▶ _ACTIVITY_: From the entries below, output the line with "M2180,87L2230,92L2224,147L2174,143Z" and each following line up to and including the line with "M2219,210L2306,219L2302,254L2215,245Z", exactly as written.

--- GIVEN RECORDS Enclosed Below ---

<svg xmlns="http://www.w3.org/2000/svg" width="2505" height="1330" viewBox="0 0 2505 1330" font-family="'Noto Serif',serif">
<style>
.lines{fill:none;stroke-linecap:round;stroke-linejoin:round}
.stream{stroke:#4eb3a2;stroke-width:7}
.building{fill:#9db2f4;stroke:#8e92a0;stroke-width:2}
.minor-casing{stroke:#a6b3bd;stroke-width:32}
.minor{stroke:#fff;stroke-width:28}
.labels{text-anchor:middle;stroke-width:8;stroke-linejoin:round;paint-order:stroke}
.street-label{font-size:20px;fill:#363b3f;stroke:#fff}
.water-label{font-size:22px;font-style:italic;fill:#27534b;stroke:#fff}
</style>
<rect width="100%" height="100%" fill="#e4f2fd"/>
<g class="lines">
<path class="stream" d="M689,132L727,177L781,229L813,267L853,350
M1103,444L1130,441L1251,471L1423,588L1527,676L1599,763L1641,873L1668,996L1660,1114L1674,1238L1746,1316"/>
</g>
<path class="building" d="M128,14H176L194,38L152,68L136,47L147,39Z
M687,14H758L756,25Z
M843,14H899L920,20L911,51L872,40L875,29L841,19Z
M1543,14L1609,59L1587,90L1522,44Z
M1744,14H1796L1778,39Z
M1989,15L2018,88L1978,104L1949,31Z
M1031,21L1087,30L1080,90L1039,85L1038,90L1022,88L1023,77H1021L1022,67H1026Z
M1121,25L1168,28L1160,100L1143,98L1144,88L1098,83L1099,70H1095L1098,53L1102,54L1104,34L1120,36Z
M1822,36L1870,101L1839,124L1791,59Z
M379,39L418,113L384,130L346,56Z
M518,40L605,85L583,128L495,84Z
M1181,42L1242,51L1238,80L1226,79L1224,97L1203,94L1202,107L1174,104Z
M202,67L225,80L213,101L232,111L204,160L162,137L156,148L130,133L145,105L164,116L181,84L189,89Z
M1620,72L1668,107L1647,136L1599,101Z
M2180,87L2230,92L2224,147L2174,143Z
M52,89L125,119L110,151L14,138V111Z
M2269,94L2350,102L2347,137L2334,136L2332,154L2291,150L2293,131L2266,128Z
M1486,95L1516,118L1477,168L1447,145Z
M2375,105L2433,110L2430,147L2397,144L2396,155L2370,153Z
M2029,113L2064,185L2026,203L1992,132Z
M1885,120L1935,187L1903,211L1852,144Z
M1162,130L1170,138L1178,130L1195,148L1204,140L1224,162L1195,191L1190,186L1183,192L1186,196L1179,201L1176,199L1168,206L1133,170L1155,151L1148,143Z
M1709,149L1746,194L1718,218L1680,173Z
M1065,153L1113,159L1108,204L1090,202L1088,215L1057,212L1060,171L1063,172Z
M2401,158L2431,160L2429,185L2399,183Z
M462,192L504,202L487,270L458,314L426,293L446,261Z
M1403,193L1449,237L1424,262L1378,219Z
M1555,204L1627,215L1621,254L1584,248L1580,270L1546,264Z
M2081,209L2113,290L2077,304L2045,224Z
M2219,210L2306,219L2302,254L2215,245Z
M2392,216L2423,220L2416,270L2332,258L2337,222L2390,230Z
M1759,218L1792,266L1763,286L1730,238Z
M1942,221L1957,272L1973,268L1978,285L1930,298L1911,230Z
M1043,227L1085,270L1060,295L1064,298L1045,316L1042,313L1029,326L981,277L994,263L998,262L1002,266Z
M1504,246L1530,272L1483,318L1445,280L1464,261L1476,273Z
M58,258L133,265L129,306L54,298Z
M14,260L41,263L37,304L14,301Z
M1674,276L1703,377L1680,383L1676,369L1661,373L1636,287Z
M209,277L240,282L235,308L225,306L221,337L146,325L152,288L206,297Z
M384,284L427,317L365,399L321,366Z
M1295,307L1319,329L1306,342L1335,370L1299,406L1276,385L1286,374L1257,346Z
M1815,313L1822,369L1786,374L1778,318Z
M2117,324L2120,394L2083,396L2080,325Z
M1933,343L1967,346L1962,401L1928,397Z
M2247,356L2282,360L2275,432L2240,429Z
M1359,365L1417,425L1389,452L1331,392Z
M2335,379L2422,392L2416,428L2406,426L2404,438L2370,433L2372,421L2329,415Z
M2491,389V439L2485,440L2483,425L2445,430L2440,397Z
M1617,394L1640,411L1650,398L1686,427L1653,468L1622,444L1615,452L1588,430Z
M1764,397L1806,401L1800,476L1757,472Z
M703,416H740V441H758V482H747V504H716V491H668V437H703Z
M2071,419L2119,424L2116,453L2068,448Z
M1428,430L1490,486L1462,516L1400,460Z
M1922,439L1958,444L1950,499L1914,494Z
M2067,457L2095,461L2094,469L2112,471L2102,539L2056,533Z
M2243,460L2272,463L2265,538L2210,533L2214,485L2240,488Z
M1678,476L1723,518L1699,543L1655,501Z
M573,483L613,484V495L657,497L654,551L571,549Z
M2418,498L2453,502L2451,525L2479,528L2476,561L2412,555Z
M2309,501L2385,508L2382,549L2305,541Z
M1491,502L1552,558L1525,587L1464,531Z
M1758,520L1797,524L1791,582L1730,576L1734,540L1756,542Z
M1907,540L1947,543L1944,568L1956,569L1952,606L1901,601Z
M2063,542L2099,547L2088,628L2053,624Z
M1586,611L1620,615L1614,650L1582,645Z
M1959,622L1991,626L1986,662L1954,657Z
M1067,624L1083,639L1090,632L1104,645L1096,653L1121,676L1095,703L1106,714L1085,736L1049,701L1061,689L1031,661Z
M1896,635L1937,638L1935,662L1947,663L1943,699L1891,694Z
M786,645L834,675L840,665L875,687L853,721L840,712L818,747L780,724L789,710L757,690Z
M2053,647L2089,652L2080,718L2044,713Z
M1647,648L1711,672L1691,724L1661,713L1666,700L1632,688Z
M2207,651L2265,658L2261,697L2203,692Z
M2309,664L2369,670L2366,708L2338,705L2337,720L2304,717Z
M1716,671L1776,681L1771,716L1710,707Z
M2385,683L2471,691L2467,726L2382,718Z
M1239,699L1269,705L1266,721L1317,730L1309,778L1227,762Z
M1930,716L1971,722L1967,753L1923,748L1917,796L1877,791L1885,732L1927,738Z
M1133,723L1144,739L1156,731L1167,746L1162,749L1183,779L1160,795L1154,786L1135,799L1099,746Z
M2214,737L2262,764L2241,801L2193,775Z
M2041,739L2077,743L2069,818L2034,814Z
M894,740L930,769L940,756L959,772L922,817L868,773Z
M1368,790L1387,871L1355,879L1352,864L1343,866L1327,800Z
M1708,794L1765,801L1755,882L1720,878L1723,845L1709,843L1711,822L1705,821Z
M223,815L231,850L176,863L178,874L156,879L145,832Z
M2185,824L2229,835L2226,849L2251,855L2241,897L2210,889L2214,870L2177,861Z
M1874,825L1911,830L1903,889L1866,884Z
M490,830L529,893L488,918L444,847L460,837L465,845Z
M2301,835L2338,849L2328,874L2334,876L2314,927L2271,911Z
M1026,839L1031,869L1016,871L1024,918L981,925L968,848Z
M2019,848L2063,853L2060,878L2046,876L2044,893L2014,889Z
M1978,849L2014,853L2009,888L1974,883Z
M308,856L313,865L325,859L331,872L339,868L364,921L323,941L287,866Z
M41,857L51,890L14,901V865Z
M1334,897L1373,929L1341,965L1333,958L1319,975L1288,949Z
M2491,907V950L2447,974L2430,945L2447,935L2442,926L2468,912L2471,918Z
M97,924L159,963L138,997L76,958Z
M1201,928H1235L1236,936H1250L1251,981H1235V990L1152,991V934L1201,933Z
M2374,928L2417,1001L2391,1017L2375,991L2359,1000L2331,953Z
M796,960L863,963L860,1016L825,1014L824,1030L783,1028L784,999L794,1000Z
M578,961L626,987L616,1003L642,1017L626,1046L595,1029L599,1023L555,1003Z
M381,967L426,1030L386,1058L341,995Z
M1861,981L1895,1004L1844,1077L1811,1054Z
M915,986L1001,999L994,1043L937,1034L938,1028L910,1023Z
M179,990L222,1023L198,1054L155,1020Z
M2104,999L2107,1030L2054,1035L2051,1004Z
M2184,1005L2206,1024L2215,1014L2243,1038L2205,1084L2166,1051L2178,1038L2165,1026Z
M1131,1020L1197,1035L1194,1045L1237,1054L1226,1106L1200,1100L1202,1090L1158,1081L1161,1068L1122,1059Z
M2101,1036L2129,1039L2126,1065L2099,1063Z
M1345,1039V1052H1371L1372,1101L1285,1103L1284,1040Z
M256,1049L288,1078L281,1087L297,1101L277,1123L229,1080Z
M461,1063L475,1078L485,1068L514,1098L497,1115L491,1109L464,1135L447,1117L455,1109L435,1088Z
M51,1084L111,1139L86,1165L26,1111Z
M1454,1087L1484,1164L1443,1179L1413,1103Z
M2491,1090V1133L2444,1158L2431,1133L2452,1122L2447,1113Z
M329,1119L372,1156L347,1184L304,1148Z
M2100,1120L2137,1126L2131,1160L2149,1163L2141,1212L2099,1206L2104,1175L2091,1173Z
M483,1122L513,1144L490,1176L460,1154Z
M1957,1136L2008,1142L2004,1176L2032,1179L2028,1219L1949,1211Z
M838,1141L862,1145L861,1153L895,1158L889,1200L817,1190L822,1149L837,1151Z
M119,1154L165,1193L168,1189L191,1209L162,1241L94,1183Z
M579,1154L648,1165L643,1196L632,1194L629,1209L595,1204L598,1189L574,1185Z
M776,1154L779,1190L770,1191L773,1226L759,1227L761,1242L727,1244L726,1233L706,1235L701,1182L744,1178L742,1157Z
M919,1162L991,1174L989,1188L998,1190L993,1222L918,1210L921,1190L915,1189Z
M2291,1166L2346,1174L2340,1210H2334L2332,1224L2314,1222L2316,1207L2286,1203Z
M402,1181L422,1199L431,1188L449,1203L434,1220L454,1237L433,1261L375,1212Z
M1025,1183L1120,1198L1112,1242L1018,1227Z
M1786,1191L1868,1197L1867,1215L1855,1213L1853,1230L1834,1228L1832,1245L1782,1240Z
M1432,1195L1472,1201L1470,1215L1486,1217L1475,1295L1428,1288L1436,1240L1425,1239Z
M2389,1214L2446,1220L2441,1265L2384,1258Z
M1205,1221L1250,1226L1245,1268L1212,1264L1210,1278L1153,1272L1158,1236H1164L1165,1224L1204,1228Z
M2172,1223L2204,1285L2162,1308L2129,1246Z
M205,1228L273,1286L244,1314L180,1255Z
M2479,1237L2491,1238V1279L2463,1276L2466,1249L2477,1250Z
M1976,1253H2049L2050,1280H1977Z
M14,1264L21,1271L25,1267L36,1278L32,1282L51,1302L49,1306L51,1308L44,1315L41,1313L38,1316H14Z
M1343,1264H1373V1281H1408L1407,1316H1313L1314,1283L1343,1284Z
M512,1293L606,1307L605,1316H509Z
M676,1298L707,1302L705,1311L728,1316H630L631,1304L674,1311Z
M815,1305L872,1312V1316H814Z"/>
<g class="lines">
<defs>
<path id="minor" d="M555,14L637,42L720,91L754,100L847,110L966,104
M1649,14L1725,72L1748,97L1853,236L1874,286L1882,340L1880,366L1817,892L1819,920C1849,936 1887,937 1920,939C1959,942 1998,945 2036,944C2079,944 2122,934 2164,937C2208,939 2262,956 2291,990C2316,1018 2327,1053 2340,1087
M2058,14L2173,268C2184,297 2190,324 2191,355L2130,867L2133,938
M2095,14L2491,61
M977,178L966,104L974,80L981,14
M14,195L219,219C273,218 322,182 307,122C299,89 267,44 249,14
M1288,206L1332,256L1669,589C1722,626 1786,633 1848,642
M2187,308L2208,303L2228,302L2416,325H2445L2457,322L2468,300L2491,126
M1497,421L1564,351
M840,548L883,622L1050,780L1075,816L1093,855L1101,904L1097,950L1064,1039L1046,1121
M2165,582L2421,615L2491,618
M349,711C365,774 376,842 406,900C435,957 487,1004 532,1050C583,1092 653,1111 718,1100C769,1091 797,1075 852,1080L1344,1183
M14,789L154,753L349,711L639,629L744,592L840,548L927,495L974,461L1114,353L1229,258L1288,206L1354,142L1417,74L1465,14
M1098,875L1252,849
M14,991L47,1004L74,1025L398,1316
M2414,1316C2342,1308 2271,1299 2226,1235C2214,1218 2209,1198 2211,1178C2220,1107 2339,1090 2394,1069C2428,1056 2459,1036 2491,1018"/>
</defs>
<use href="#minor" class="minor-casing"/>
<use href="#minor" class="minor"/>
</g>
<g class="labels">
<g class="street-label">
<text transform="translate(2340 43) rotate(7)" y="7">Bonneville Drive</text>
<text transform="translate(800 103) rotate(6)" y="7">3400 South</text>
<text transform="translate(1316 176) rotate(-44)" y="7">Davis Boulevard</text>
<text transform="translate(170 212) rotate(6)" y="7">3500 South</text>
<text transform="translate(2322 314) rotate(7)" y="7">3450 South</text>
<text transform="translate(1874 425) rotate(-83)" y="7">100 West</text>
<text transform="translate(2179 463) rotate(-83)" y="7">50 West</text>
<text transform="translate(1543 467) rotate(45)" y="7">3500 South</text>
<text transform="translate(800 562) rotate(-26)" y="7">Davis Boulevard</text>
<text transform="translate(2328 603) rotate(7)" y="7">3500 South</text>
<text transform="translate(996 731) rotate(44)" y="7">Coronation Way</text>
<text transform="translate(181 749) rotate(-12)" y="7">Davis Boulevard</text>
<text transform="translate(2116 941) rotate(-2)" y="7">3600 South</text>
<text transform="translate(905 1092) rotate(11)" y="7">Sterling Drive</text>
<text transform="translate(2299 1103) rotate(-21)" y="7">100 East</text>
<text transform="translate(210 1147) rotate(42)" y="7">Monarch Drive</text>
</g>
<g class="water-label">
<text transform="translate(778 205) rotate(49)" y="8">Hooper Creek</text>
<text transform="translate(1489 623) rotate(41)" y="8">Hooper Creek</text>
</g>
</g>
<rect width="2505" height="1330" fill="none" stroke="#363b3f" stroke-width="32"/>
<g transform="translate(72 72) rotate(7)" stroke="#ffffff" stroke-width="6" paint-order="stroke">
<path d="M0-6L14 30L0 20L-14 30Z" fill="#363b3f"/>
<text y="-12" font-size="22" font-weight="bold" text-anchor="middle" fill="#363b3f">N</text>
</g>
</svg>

--- End of Enclosed GIVEN RECORDS ---

▶ _WRITTEN SOLUTION_:
M2180,87L2230,92L2224,147L2174,143Z
M52,89L125,119L110,151L14,138V111Z
M2269,94L2350,102L2347,137L2334,136L2332,154L2291,150L2293,131L2266,128Z
M1486,95L1516,118L1477,168L1447,145Z
M2375,105L2433,110L2430,147L2397,144L2396,155L2370,153Z
M2029,113L2064,185L2026,203L1992,132Z
M1885,120L1935,187L1903,211L1852,144Z
M1162,130L1170,138L1178,130L1195,148L1204,140L1224,162L1195,191L1190,186L1183,192L1186,196L1179,201L1176,199L1168,206L1133,170L1155,151L1148,143Z
M1709,149L1746,194L1718,218L1680,173Z
M1065,153L1113,159L1108,204L1090,202L1088,215L1057,212L1060,171L1063,172Z
M2401,158L2431,160L2429,185L2399,183Z
M462,192L504,202L487,270L458,314L426,293L446,261Z
M1403,193L1449,237L1424,262L1378,219Z
M1555,204L1627,215L1621,254L1584,248L1580,270L1546,264Z
M2081,209L2113,290L2077,304L2045,224Z
M2219,210L2306,219L2302,254L2215,245Z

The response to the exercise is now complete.